◆ WHAT YOU SHOULD DO ◆
Please copy each line of the records below that includes the word "Tumor".

DATASET below:

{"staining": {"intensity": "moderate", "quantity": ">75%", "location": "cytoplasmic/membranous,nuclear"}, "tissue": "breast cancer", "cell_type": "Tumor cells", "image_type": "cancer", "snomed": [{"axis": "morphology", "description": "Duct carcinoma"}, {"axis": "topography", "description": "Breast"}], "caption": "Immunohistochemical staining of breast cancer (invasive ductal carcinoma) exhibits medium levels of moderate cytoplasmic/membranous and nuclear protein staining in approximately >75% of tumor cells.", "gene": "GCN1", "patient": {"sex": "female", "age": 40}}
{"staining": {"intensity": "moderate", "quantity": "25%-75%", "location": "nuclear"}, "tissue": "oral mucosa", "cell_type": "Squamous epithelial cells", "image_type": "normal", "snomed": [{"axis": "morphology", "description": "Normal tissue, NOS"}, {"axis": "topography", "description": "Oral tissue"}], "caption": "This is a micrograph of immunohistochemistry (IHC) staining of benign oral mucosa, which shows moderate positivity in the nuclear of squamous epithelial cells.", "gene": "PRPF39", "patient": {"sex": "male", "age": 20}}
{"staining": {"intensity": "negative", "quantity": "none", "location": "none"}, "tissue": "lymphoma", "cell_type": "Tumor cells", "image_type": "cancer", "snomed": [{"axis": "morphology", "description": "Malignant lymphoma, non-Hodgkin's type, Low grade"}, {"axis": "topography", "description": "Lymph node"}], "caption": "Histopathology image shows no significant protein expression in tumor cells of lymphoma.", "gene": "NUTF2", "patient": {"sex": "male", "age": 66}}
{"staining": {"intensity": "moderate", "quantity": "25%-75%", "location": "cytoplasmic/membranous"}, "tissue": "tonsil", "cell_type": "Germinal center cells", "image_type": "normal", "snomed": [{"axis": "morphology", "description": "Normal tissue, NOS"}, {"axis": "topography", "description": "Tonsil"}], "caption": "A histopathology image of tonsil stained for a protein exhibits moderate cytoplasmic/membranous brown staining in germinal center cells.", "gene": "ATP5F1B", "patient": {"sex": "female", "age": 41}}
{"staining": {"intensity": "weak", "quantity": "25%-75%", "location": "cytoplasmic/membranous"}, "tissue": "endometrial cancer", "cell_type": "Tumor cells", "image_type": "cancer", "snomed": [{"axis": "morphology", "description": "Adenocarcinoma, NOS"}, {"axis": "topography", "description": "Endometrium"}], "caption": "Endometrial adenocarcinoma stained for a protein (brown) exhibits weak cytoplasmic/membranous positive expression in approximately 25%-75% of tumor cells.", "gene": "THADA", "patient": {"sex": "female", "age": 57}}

End of DATASET.

◆ OUTPUT FOR THIS EXERCISE ◆
{"staining": {"intensity": "moderate", "quantity": ">75%", "location": "cytoplasmic/membranous,nuclear"}, "tissue": "breast cancer", "cell_type": "Tumor cells", "image_type": "cancer", "snomed": [{"axis": "morphology", "description": "Duct carcinoma"}, {"axis": "topography", "description": "Breast"}], "caption": "Immunohistochemical staining of breast cancer (invasive ductal carcinoma) exhibits medium levels of moderate cytoplasmic/membranous and nuclear protein staining in approximately >75% of tumor cells.", "gene": "GCN1", "patient": {"sex": "female", "age": 40}}
{"staining": {"intensity": "negative", "quantity": "none", "location": "none"}, "tissue": "lymphoma", "cell_type": "Tumor cells", "image_type": "cancer", "snomed": [{"axis": "morphology", "description": "Malignant lymphoma, non-Hodgkin's type, Low grade"}, {"axis": "topography", "description": "Lymph node"}], "caption": "Histopathology image shows no significant protein expression in tumor cells of lymphoma.", "gene": "NUTF2", "patient": {"sex": "male", "age": 66}}
{"staining": {"intensity": "weak", "quantity": "25%-75%", "location": "cytoplasmic/membranous"}, "tissue": "endometrial cancer", "cell_type": "Tumor cells", "image_type": "cancer", "snomed": [{"axis": "morphology", "description": "Adenocarcinoma, NOS"}, {"axis": "topography", "description": "Endometrium"}], "caption": "Endometrial adenocarcinoma stained for a protein (brown) exhibits weak cytoplasmic/membranous positive expression in approximately 25%-75% of tumor cells.", "gene": "THADA", "patient": {"sex": "female", "age": 57}}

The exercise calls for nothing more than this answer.